Chemical disruption of ClpX function blocks degradation of an SsrA-tagged substrate in C. trachomatis L2. Representative immunofluorescence images corresponding to data presented in Fig. 6 of the main text. Representative images are of one field of view of one biological replicate. All samples were induced or not at 12 hpi with 20 nM aTc. Media were replaced with or without drug at 16 hpi, and aTc induction was maintained or removed (for pulse-chase samples). Samples were fixed at 20 hpi and were imaged as previously described using the same exposure time for all samples. Bars, 20 μm. Individual color channels were gray scaled and inverted to give clear distinction of fluorescent protein intensity. Download FIG S7, PDF file, 0.1 MB.

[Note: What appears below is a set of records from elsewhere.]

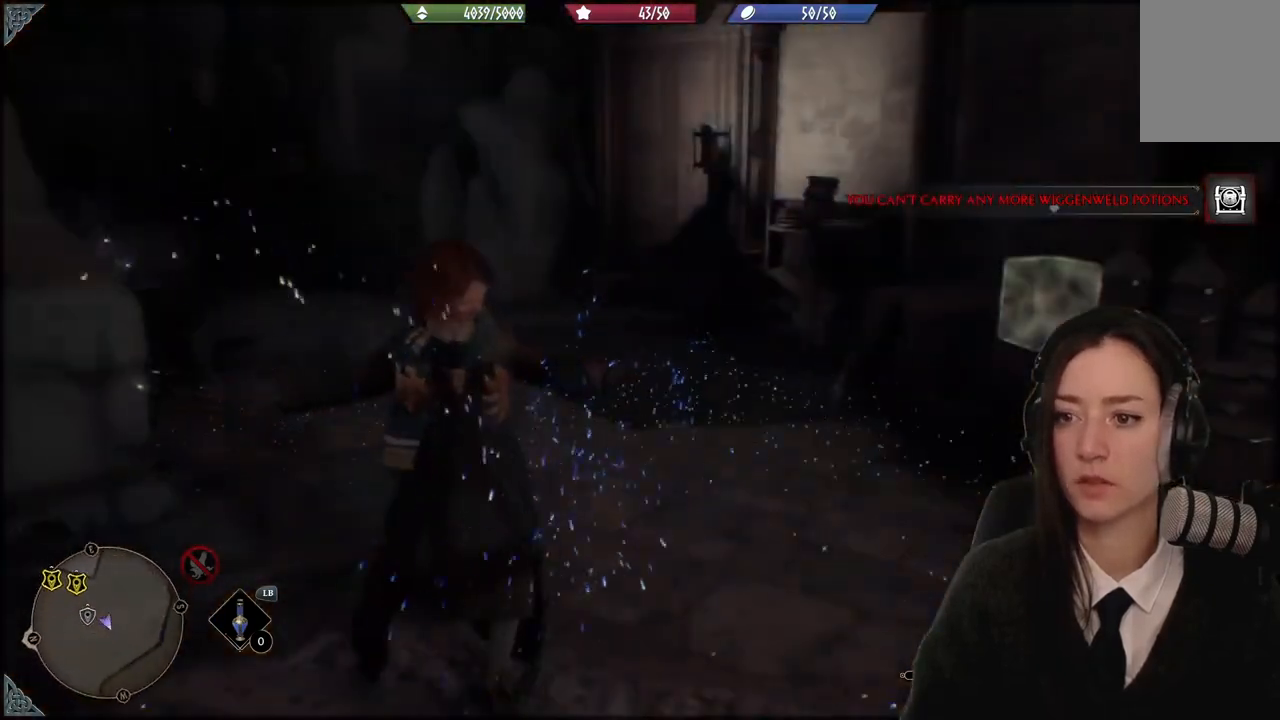
{"buttons": [], "left_stick": "right", "right_stick": "right", "events": [[67, "right_stick", "right"], [100, "left_stick", "down"], [367, "left_stick", "down-right"], [501, "left_stick", "right"]]}
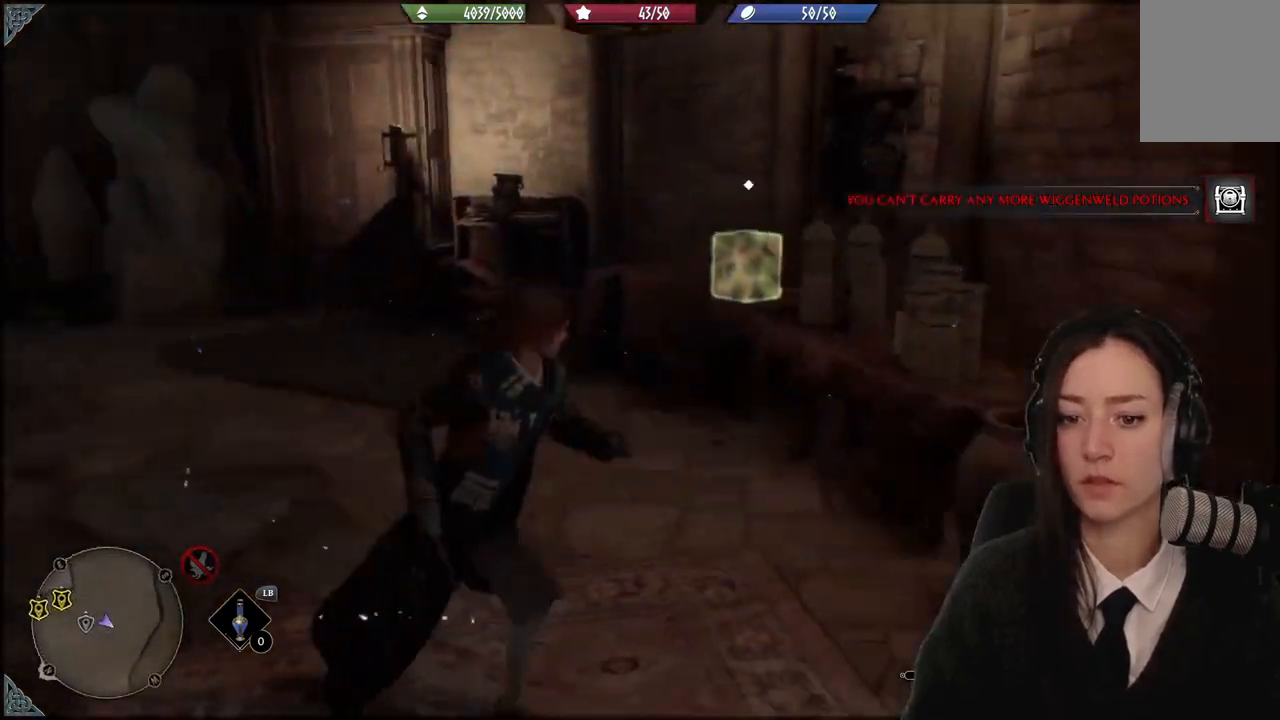
{"buttons": [], "left_stick": "up-right", "right_stick": "right", "events": [[367, "left_stick", "up-right"]]}
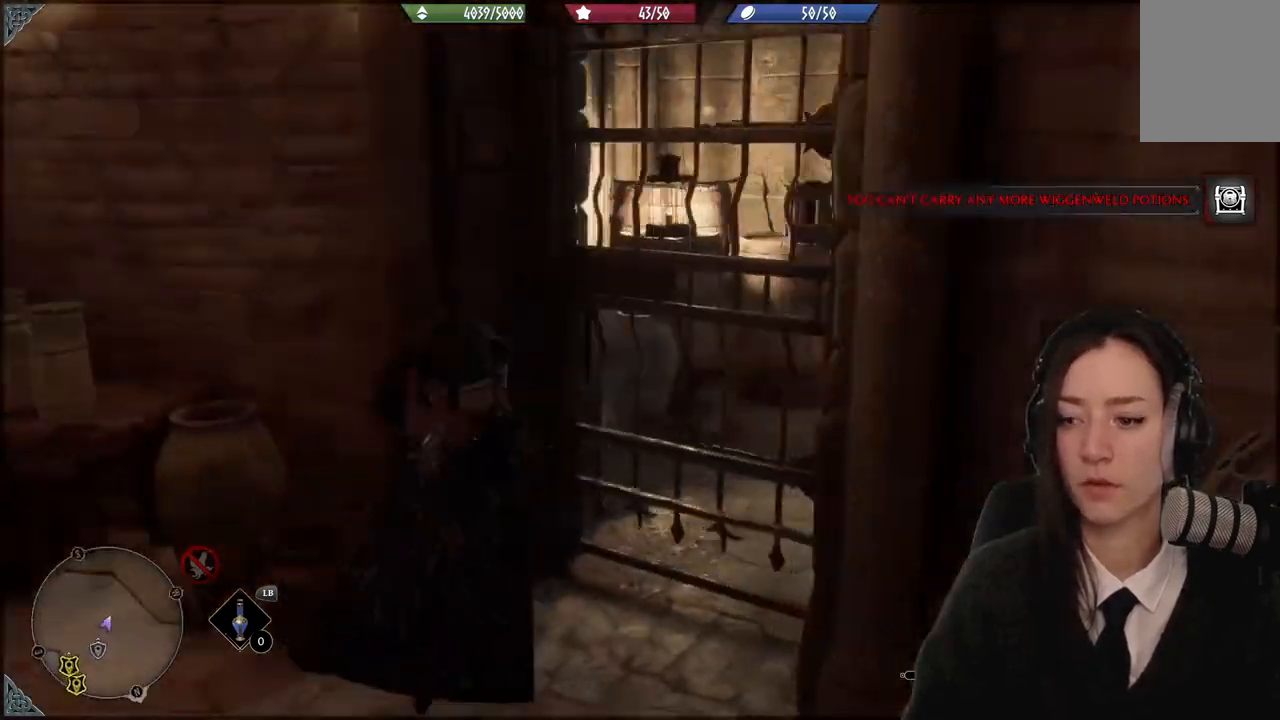
{"buttons": [], "left_stick": "up-right", "right_stick": "right", "events": [[34, "right_stick", "center"], [301, "left_stick", "up"], [334, "right_stick", "right"], [501, "left_stick", "up-right"]]}
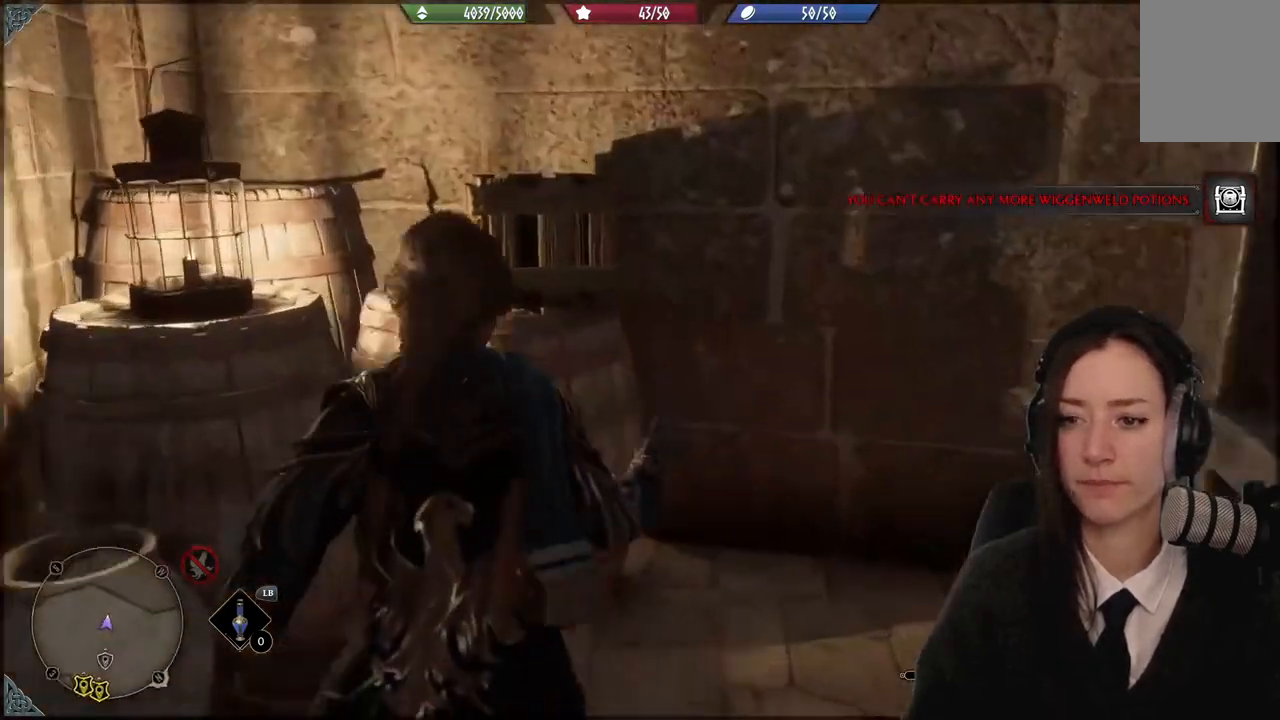
{"buttons": [], "left_stick": "up-right", "right_stick": "right", "events": []}
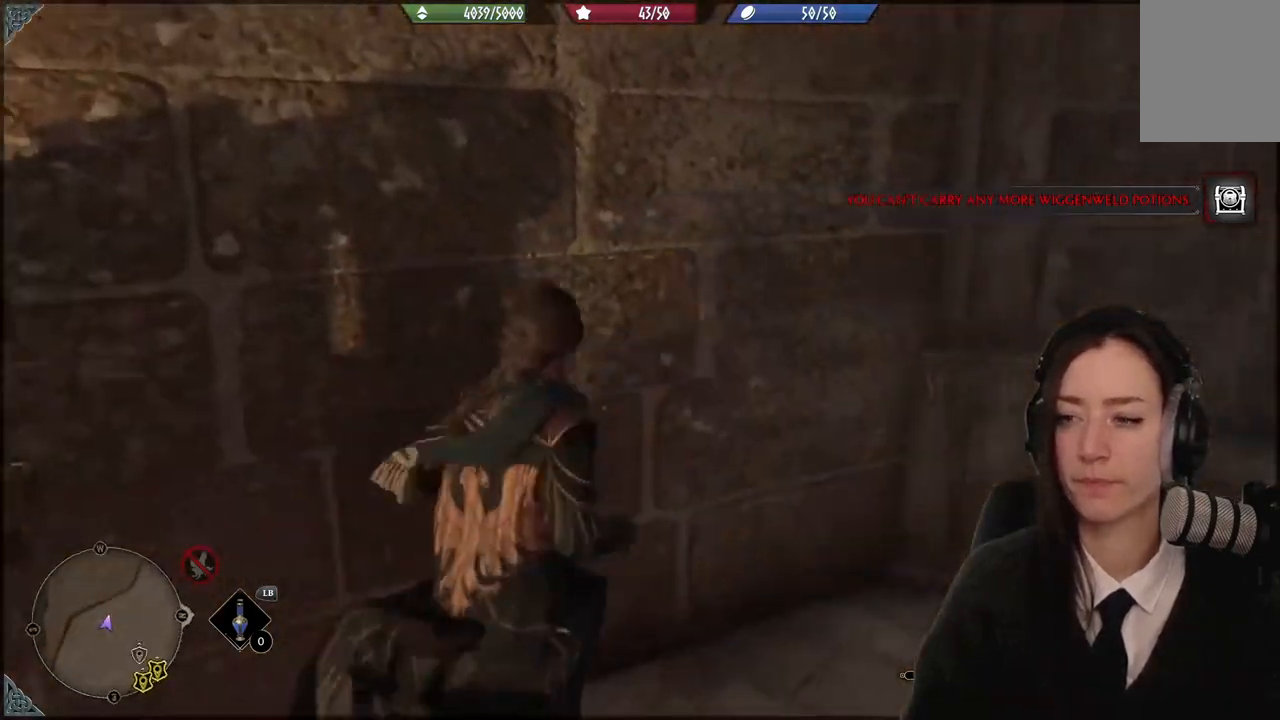
{"buttons": [], "left_stick": "center", "right_stick": "center", "events": [[234, "right_stick", "up-right"], [267, "left_stick", "center"], [334, "right_stick", "center"]]}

This content is distributed under the terms of the Creative Commons Attribution 4.0 International license.

FIG S8

Chemical disruption of ClpX function is highly detrimental to Chlamydia. (A) Immunofluorescence assay (IFA) at 24 h postinfection (hpi). All drugs added at a final concentration of 25 μg/ml. Drugs were added at 8 hpi for the 24-h treatment samples. Drugs were added 15 min postinfection and removed at 8 hpi for the 8-h time of infection pulse samples. MOMP is stained in green, and DNA is stained with DAPI. Images were acquired on a Zeiss LSM800 microscope at ×63 magnification. Bar, 10 μm. (B) IFA of 48-hpi samples. Samples stained for MOMP (green) and DNA (blue). Bar, 10 μm. Drug was added at 8 hpi for 48-h and reactivation samples. Medium removed, drug washed out, and medium with drug added back at 24 h for 48-h samples. For reactivation samples, medium replaced with DMEM, no drug. (C) Recoverable inclusion forming units (IFUs) from the indicated conditions. Totals presented as log₁₀ IFUs recovered. Standard deviations are displayed on graphs as error bars. (D) PrestoBlue cell viability assay upon drug treatment from 8 to 24 hpi. Values are displayed as percentages of the untreated samples. UTD, untreated. Download FIG S8, PDF file, 0.1 MB.

This content is distributed under the terms of the Creative Commons Attribution 4.0 International license.

DISCUSSION

Given the unique roles and protein repertoires of the chlamydial developmental forms (EB/RB), we hypothesize that protein degradation is a critical factor in the process of differentiation from one form to the other. The Clp system is highly conserved in both prokaryotic and eukaryotic systems, where it has been described to perform important functions in both proteostasis and pathogenesis (49). The Clp system is nominally composed of a proteolytic subunit, ClpP, and an AAA+ ATPase that functions as an unfoldase to recognize substrates and feed them into the ClpP barrel for degradation (23). The work presented here expands our understanding of the Clp protease system of an obligate intracellular bacterial pathogen, Chlamydia trachomatis. Focusing on characterization of ClpX_Ctr and the function of the clpP2X operon, we demonstrated the importance of the ClpXP protease system during chlamydial growth and development.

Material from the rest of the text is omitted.